>>>

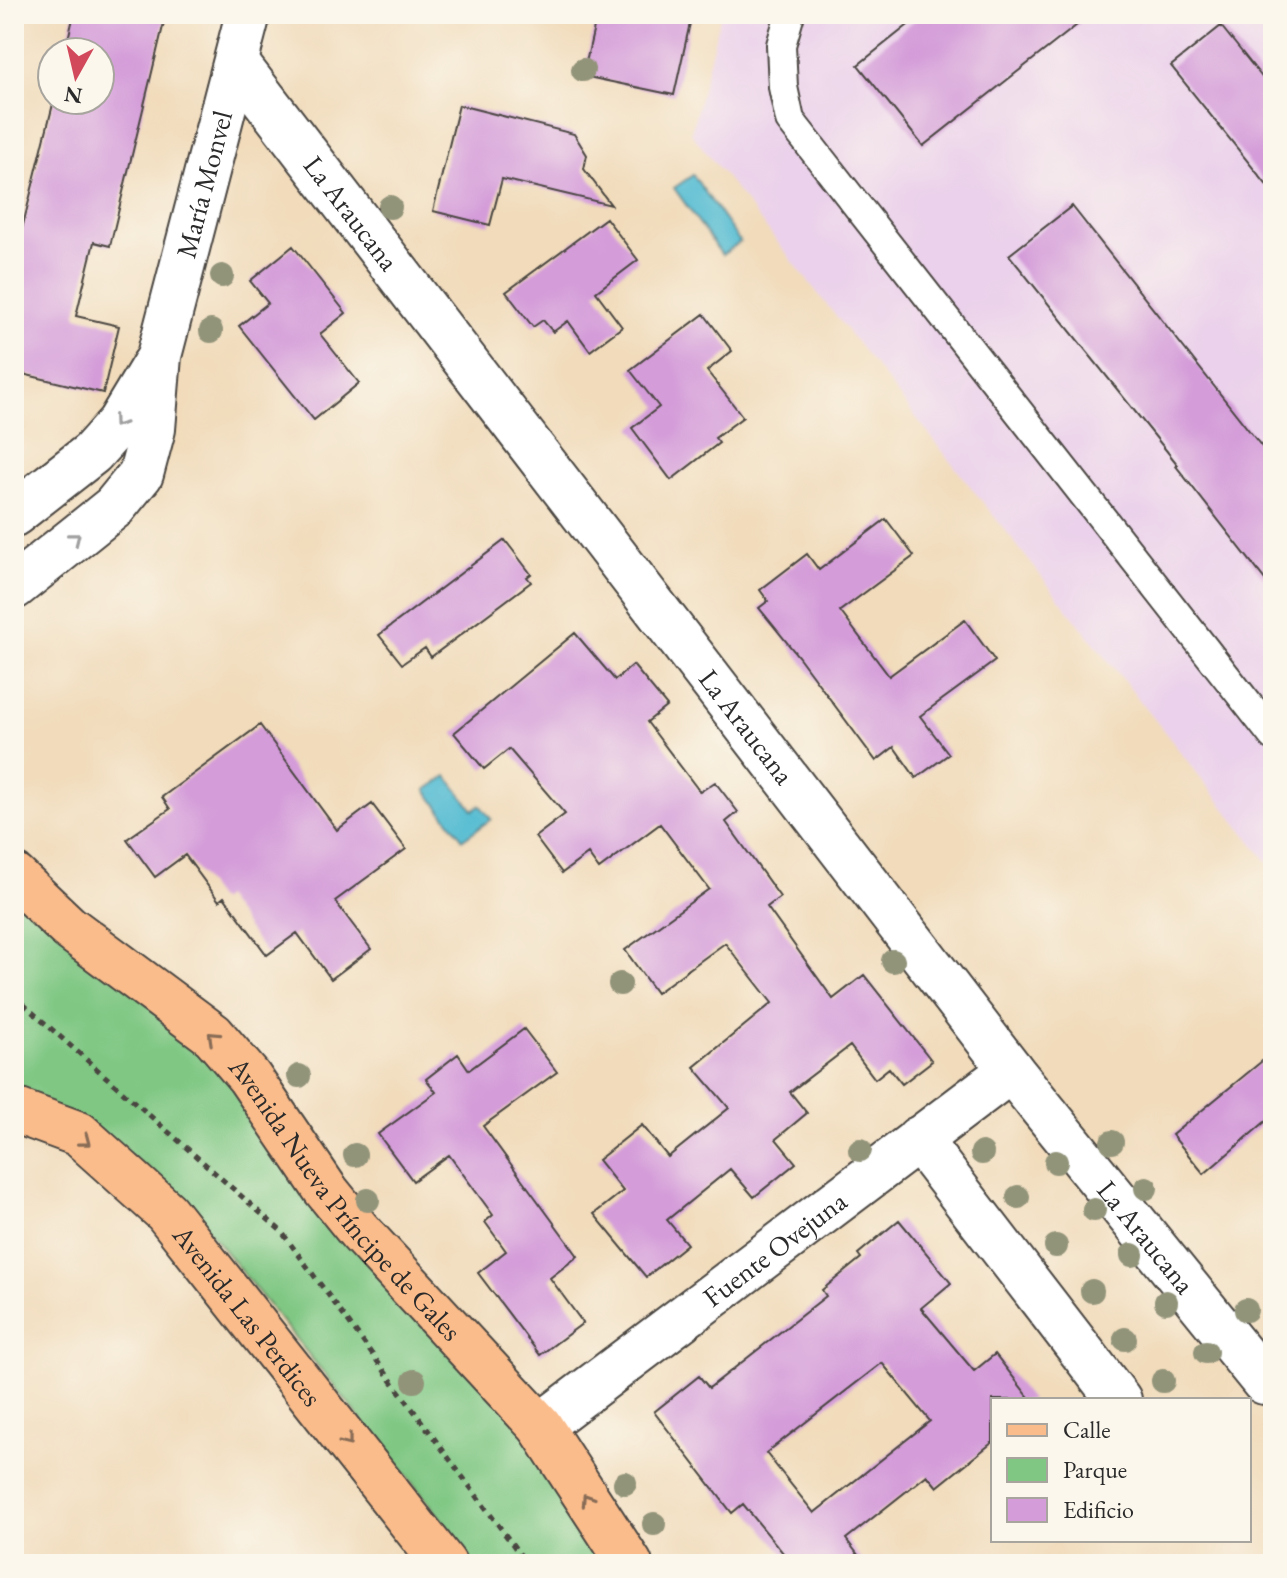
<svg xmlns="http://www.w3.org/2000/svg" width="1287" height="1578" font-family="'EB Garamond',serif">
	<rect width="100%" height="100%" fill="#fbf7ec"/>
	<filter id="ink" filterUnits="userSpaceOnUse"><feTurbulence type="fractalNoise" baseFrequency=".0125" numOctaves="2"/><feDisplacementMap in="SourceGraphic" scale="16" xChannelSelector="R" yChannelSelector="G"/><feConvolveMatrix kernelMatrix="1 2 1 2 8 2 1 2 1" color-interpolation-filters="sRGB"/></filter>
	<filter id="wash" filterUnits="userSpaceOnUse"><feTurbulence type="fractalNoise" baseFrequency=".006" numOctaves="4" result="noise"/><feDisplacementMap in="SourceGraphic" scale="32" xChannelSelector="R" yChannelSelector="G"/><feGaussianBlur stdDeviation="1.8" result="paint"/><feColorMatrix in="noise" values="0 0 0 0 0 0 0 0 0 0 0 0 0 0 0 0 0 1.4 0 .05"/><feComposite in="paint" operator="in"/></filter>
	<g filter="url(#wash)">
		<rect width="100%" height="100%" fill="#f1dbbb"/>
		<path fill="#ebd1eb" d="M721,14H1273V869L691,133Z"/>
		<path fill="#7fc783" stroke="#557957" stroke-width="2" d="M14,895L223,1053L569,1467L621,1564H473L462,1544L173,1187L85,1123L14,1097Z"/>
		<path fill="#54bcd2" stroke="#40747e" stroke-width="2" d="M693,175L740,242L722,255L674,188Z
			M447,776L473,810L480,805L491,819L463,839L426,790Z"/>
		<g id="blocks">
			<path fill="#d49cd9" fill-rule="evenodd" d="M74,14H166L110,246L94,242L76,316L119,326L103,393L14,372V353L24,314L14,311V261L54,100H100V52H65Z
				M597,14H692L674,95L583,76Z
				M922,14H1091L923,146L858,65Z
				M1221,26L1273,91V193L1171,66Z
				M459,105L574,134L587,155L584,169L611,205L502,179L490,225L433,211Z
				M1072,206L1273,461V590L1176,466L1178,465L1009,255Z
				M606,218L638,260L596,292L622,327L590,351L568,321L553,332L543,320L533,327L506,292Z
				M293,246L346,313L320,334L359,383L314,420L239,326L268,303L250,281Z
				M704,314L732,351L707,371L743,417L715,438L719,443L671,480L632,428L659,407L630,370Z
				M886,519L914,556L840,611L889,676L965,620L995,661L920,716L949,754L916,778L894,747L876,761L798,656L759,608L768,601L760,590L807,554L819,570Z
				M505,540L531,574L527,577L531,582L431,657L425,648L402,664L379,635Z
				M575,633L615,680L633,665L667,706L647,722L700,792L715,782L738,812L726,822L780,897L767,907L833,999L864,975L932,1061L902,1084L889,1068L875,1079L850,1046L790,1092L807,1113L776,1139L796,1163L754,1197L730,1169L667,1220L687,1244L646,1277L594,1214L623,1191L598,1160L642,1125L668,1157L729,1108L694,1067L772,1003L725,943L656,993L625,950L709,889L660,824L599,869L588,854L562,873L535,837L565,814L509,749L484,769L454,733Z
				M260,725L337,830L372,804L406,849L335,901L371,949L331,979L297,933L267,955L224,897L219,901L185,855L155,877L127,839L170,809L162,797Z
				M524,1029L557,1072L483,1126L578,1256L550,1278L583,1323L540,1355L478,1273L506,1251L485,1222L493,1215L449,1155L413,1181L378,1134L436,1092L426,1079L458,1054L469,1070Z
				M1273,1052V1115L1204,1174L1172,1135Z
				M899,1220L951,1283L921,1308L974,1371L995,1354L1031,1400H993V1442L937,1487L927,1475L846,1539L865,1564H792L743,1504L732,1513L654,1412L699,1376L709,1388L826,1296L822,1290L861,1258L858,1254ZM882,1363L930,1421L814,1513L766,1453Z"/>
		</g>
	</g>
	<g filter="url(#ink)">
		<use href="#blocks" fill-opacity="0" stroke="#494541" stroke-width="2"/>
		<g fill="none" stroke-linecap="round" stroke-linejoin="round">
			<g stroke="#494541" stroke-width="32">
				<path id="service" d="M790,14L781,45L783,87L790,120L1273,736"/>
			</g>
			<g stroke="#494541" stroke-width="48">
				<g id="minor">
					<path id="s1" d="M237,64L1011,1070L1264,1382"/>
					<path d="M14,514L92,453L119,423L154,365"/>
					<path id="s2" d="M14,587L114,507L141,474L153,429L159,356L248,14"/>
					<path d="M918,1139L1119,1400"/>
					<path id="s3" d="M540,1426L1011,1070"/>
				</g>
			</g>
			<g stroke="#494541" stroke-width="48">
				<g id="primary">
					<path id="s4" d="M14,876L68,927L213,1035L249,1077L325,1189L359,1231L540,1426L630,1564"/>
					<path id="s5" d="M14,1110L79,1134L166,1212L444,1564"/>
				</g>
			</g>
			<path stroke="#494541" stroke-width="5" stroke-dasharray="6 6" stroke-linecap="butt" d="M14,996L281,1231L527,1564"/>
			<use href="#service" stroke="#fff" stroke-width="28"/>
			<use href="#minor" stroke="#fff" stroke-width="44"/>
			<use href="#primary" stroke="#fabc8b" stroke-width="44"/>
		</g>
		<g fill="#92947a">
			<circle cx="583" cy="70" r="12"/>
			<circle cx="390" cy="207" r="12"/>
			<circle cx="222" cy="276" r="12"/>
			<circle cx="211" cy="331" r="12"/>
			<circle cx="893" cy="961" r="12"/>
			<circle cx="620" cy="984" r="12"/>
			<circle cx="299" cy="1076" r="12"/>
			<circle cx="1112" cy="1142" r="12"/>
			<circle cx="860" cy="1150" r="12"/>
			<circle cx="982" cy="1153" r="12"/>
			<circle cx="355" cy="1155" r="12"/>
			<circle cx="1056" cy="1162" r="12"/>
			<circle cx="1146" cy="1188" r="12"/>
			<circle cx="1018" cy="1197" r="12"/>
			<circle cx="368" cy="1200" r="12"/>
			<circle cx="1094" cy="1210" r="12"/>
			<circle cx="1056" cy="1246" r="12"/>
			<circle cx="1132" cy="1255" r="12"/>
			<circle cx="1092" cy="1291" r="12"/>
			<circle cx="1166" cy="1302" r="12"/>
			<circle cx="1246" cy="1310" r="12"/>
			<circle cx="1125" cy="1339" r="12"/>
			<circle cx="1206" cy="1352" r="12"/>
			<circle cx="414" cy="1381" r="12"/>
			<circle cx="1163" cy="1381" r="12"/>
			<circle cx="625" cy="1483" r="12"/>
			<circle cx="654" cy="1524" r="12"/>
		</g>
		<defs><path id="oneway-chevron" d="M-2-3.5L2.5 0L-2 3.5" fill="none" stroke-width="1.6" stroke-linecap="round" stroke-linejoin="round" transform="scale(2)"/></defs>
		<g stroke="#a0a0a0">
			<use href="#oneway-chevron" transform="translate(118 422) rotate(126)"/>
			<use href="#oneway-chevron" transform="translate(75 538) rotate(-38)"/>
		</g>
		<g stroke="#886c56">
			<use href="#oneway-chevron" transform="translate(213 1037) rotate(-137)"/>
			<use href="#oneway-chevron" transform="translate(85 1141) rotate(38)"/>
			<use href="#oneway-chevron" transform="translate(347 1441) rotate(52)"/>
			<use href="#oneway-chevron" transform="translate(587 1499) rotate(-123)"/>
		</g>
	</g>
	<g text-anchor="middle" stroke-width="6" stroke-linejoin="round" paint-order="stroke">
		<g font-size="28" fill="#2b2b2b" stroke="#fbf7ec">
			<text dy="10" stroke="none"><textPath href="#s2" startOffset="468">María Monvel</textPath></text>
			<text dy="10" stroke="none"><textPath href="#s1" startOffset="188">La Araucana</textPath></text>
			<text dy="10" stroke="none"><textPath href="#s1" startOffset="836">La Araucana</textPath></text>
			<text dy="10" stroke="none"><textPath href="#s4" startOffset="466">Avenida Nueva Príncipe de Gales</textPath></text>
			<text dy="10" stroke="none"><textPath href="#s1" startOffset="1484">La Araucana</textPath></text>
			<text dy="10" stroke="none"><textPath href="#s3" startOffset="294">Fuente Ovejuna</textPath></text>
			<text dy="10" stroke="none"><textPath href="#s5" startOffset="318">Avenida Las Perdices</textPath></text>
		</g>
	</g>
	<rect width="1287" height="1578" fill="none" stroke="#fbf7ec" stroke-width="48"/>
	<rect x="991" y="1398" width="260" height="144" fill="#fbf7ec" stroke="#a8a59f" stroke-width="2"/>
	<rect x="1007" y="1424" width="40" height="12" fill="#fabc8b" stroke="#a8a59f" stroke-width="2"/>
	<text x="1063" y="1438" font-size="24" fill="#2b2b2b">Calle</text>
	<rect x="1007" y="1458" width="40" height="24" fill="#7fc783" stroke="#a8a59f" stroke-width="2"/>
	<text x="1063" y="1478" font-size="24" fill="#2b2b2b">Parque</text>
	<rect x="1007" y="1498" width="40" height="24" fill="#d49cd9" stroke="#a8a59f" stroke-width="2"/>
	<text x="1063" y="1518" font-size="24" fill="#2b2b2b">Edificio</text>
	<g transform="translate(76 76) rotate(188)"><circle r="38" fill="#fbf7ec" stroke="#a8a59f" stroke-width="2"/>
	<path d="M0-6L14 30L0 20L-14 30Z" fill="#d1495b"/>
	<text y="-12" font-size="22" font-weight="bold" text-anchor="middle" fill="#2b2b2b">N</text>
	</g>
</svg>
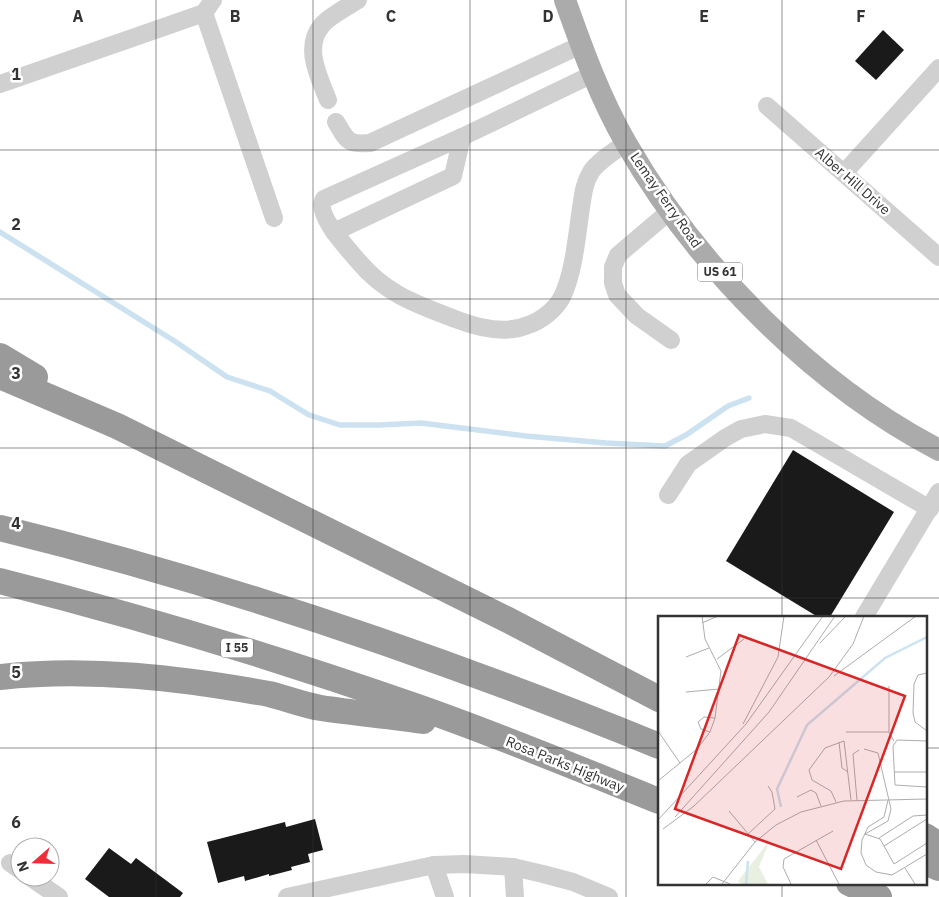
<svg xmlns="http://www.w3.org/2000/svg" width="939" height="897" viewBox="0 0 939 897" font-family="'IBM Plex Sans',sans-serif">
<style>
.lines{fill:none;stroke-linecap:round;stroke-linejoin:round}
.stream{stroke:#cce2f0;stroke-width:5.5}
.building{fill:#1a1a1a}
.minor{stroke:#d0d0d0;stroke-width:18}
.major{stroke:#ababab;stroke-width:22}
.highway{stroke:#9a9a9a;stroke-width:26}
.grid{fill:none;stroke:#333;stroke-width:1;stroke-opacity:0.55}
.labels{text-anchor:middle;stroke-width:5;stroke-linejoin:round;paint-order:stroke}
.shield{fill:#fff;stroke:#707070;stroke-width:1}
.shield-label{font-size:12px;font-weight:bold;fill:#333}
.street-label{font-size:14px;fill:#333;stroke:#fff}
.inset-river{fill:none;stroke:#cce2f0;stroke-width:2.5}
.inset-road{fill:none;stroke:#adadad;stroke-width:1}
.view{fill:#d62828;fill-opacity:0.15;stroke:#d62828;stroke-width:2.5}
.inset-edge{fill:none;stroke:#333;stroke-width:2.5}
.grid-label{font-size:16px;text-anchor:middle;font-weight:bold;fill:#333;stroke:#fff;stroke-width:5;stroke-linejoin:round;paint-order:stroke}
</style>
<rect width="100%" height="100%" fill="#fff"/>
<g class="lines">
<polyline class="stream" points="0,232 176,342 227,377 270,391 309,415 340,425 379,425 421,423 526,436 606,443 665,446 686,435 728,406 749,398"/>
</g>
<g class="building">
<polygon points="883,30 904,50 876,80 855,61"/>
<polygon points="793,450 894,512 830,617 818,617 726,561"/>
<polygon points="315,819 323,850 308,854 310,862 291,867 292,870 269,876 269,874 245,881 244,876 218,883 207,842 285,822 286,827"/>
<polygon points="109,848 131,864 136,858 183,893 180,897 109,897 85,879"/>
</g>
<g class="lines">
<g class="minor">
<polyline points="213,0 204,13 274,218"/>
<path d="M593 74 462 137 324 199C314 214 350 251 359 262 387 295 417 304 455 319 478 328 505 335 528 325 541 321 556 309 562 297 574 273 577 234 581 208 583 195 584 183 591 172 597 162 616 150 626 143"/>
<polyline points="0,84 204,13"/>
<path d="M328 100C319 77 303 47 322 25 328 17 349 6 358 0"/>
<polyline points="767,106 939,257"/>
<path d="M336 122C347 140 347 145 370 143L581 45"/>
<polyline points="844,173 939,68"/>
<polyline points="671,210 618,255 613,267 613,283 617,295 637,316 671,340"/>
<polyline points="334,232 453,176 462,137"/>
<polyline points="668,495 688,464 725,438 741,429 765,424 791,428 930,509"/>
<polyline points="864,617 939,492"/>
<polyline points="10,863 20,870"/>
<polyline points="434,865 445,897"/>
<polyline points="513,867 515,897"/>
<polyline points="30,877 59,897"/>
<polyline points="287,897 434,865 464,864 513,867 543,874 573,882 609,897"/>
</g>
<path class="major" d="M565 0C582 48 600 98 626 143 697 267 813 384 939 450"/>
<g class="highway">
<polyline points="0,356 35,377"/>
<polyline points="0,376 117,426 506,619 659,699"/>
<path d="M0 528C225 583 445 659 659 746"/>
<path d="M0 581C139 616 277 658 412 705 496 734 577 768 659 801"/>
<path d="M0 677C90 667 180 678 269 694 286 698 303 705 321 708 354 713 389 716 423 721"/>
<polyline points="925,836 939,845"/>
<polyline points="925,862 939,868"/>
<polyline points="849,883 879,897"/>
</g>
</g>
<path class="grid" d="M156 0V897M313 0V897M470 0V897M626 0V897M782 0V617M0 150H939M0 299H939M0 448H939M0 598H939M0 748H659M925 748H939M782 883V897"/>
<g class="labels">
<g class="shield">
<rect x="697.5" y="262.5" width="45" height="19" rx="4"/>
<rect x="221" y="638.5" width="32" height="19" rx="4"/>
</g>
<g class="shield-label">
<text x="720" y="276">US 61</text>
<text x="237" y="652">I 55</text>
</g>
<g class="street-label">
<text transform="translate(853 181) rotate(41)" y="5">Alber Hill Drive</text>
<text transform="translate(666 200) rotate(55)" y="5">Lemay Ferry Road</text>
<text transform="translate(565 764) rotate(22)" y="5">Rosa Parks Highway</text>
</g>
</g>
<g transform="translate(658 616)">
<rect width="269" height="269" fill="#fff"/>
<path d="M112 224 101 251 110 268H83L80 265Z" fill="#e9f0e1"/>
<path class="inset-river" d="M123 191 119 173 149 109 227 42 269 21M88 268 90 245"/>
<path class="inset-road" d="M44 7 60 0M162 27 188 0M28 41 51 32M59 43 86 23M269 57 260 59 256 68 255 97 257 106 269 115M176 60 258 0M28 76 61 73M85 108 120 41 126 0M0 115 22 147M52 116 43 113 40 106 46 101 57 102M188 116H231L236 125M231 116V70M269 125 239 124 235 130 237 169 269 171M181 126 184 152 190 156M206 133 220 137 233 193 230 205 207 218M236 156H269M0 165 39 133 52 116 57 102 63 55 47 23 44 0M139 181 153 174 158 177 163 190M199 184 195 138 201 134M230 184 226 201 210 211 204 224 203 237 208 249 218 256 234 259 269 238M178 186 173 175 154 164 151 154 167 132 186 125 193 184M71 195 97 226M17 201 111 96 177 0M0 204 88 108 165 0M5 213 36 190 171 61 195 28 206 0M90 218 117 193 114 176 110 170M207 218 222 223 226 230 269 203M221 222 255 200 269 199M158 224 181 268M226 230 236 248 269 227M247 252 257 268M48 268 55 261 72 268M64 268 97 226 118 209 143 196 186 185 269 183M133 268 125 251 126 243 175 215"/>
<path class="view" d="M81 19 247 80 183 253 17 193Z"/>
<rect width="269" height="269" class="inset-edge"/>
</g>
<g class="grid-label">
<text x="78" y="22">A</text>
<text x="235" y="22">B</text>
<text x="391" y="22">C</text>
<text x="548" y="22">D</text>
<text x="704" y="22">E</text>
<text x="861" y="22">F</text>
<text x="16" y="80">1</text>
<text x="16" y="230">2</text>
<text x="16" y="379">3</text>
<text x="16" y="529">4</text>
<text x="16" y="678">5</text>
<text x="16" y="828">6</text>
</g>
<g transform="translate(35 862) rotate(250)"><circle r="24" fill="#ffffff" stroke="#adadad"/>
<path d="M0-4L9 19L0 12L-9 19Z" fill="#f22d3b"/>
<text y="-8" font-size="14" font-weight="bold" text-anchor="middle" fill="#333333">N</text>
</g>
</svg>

<<<

*Problem statement*.
Lines with the word "labels" in them should be copied from the preceding records.

*Your response*.
.labels{text-anchor:middle;stroke-width:5;stroke-linejoin:round;paint-order:stroke}
<g class="labels">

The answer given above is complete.